If you saw the international trailer for the hand-drawn Japanese animated film, Giovanni’s Island, you may have been intrigued by its lovely animation and interesting premise – Russian and Japanese people live together on an island, post-World War II. You may also be wondering how an inhabitant of the U.S.A. could view this film in its entirety. Well, if you live in New York, viewing it will become possible very soon.
According to twitchfilm, Giovanni’s Island will screen “on March 22nd at the SVA Theatre,” also adding that “[it] will be the film’s international premiere.”
The film is showing as part of the the New York International Children’s Film Festival, which will take place in March from the 7th to the 30th, and feature several other international animated films including Ernest & Celestine, Aunt Hilda!, and Patema Inverted.

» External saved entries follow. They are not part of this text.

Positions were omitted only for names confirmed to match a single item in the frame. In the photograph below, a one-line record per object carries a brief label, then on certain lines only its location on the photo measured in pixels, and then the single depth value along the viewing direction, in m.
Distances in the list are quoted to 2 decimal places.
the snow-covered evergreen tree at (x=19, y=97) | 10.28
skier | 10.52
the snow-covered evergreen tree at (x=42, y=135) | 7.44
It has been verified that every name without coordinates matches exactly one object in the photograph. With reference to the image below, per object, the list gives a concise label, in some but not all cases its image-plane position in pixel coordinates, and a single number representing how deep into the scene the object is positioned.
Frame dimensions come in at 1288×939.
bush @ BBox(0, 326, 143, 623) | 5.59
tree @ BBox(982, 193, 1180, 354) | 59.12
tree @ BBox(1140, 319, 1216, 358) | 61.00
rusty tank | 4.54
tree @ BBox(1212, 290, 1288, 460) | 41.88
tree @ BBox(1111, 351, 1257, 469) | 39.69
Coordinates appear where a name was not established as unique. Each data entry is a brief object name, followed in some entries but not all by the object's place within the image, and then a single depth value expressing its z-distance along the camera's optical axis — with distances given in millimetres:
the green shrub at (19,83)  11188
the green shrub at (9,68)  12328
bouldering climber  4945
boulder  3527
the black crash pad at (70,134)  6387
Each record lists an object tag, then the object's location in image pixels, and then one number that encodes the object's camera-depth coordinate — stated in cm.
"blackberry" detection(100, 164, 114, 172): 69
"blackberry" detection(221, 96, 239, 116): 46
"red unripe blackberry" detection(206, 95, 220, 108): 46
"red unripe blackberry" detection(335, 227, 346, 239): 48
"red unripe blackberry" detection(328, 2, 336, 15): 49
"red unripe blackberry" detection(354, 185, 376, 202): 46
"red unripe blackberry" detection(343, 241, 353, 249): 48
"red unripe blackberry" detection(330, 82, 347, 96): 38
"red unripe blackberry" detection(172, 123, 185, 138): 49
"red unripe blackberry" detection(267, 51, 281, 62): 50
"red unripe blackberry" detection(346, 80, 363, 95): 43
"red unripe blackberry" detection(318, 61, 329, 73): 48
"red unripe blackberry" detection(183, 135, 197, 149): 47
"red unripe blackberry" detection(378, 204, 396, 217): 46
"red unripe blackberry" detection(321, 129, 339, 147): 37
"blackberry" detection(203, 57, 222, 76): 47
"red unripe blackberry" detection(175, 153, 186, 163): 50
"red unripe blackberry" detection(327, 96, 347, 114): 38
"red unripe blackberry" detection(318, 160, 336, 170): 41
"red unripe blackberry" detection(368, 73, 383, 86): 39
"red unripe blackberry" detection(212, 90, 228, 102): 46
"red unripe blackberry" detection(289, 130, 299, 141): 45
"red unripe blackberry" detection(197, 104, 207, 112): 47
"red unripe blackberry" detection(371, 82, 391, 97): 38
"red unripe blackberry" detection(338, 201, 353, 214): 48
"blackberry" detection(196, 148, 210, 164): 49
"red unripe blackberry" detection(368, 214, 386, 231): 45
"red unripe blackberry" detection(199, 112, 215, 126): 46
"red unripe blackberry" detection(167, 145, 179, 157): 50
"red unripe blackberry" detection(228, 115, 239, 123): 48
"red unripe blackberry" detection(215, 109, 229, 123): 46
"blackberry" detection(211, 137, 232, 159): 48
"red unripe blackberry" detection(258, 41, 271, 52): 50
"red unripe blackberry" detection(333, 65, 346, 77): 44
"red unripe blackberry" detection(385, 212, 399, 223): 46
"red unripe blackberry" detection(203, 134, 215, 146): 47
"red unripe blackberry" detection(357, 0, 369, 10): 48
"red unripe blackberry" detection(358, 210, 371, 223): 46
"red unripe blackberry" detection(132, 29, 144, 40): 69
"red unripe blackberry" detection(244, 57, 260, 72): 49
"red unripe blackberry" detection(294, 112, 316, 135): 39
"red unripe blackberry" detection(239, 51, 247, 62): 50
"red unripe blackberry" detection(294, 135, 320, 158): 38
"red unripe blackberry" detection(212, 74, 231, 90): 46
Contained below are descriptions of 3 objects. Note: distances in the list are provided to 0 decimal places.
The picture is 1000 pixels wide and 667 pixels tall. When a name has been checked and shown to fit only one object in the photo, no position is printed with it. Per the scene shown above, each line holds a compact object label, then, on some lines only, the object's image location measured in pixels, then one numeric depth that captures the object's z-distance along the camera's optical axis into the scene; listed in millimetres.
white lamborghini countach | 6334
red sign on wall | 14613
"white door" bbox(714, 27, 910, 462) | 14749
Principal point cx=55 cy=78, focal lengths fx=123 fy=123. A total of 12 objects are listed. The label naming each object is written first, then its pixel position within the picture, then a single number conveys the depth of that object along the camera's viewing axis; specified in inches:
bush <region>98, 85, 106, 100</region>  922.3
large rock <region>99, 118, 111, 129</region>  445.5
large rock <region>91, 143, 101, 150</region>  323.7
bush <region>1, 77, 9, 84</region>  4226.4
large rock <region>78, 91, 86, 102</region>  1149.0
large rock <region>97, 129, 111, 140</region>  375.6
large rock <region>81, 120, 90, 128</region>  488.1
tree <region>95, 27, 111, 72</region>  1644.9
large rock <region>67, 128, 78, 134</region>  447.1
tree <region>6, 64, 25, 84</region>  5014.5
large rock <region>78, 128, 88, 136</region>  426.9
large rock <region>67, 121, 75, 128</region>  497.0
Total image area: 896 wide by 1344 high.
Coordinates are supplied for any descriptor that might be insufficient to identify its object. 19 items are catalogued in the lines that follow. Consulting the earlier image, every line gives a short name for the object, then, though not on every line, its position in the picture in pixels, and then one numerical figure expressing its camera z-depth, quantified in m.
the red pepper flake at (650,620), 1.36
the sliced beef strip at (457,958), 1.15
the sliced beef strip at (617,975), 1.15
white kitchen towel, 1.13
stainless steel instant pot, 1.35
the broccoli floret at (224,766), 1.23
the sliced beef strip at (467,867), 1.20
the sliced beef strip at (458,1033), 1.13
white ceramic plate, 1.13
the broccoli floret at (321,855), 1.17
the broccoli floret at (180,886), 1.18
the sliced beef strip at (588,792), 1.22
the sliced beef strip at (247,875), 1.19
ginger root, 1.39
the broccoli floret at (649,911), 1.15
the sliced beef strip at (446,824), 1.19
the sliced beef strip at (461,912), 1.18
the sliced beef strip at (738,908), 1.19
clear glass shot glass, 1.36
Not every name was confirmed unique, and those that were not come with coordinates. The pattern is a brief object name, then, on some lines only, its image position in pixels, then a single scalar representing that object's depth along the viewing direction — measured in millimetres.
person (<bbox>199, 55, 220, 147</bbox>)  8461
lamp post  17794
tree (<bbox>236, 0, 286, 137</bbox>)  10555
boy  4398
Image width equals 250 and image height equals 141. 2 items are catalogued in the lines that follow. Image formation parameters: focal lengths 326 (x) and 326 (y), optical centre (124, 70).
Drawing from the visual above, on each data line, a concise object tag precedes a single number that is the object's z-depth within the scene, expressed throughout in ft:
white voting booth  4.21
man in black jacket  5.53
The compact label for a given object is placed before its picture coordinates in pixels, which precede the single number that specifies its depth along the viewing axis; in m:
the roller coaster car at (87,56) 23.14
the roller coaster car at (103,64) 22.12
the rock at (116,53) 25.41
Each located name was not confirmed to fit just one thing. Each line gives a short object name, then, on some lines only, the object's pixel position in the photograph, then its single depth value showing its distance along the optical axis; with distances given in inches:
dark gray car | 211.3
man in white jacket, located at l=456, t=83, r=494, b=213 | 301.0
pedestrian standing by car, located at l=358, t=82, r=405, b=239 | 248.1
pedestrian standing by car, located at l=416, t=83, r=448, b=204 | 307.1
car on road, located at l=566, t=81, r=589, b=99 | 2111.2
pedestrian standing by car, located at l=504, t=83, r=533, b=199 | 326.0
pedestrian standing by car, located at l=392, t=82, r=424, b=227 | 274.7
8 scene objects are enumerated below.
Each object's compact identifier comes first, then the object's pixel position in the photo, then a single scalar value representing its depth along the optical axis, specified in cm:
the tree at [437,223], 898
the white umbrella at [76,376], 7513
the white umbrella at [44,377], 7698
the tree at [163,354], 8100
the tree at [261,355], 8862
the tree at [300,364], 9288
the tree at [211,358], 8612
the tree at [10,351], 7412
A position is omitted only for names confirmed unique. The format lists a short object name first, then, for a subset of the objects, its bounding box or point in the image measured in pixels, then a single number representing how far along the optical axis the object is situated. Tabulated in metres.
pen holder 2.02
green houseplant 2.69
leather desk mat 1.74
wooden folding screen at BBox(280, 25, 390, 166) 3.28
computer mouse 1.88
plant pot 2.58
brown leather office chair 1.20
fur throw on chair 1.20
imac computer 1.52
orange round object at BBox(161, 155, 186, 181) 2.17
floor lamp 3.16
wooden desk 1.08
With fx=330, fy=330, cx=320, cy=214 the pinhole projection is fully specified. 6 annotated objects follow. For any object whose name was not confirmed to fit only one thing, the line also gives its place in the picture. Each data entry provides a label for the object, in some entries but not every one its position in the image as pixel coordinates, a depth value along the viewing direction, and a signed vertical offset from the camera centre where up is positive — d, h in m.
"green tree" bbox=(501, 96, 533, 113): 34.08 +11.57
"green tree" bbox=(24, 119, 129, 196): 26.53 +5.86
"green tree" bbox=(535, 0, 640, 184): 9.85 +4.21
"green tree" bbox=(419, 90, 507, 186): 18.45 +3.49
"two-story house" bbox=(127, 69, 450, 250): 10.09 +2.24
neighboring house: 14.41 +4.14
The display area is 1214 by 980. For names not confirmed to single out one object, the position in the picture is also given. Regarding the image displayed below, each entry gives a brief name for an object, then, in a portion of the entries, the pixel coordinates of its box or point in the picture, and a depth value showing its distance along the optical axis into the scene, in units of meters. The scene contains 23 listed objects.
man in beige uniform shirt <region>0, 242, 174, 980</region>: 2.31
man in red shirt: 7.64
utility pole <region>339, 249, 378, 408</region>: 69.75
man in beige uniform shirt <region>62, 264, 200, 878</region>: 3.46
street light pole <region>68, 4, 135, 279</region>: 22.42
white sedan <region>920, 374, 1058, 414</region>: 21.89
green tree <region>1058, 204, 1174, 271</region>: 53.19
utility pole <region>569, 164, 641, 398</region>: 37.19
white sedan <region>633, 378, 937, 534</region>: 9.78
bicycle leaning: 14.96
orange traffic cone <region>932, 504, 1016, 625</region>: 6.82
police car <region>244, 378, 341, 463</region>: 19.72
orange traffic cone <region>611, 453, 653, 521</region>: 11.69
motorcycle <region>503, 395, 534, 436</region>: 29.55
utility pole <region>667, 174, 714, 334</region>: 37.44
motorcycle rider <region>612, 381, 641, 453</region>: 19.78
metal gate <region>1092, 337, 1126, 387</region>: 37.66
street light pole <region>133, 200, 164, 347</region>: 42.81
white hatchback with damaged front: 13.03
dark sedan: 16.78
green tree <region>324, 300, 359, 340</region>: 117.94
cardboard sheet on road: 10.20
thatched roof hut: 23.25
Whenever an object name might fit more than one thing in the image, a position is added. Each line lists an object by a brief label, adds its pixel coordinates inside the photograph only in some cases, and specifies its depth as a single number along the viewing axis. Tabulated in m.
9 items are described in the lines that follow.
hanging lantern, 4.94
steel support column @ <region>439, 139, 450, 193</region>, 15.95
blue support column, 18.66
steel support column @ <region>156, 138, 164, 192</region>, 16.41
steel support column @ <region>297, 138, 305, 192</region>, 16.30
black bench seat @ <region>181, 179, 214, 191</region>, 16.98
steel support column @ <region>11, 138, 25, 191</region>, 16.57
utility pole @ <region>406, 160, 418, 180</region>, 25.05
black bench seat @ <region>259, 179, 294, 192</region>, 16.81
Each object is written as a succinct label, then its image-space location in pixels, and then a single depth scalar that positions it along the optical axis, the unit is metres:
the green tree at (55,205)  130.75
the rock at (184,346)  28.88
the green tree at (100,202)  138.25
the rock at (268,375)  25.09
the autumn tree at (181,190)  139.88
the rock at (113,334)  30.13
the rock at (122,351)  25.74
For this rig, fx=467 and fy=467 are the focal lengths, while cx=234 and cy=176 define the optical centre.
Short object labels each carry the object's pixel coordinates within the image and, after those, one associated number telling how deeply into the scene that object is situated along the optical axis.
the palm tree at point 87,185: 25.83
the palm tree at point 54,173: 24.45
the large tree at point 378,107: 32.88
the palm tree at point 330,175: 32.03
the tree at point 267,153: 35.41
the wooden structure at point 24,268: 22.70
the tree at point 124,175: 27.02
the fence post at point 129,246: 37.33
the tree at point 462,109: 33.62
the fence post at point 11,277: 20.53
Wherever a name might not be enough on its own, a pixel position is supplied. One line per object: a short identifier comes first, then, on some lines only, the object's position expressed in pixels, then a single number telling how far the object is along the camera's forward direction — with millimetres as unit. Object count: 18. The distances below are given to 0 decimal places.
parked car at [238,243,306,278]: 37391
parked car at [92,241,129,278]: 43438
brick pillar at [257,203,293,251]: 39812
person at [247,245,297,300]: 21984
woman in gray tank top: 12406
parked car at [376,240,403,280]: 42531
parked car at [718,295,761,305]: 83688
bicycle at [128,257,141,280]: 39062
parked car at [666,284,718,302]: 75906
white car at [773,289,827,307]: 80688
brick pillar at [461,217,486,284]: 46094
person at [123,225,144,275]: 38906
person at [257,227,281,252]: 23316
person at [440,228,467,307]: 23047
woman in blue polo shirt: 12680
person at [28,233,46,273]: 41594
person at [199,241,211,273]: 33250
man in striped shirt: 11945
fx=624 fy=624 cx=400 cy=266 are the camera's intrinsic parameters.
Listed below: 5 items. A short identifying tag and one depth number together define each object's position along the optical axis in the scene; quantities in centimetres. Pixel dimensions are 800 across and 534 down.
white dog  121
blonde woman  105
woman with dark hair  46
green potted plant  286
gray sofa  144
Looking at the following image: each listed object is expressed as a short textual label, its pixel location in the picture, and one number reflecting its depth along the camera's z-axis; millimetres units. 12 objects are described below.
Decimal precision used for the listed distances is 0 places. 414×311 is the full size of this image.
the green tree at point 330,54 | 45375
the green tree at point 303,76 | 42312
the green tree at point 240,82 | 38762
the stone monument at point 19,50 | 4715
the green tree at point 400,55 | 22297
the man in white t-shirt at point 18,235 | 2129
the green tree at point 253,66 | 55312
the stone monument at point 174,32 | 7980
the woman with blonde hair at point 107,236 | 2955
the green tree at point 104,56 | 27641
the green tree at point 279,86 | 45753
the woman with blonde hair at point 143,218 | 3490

The Film Festival provides us with this plot summary of Giovanni’s Island:
Giovanni and Campanella, nicknamed after characters in the beloved Japanese novel Night on the Galactic Railroad, live a free-spirited island life, chasing each other along beach-side cliffs and endlessly dreaming about adventures on the Galactic Railroad. But when the Red army occupies their tiny island following Japan’s surrender, they are suddenly confronted with an influx of foreigners – including a peculiar and enticing new neighbor, the golden-haired Tanya, daughter of the Soviet commander. Learning about each other’s exotic and strange cuisines, music and language creates a quick bond for the children – even while the occupation brings on heavier implications for their families. An elegance and beauty permeates the hand-drawn animation and symphonic score of the film, creating a timeless drama where moments of emotional impact are tempered by animated flights of whimsy and fantasy, as the brothers prove much larger in spirit and strength than their rosy-cheeked, small frames would suggest.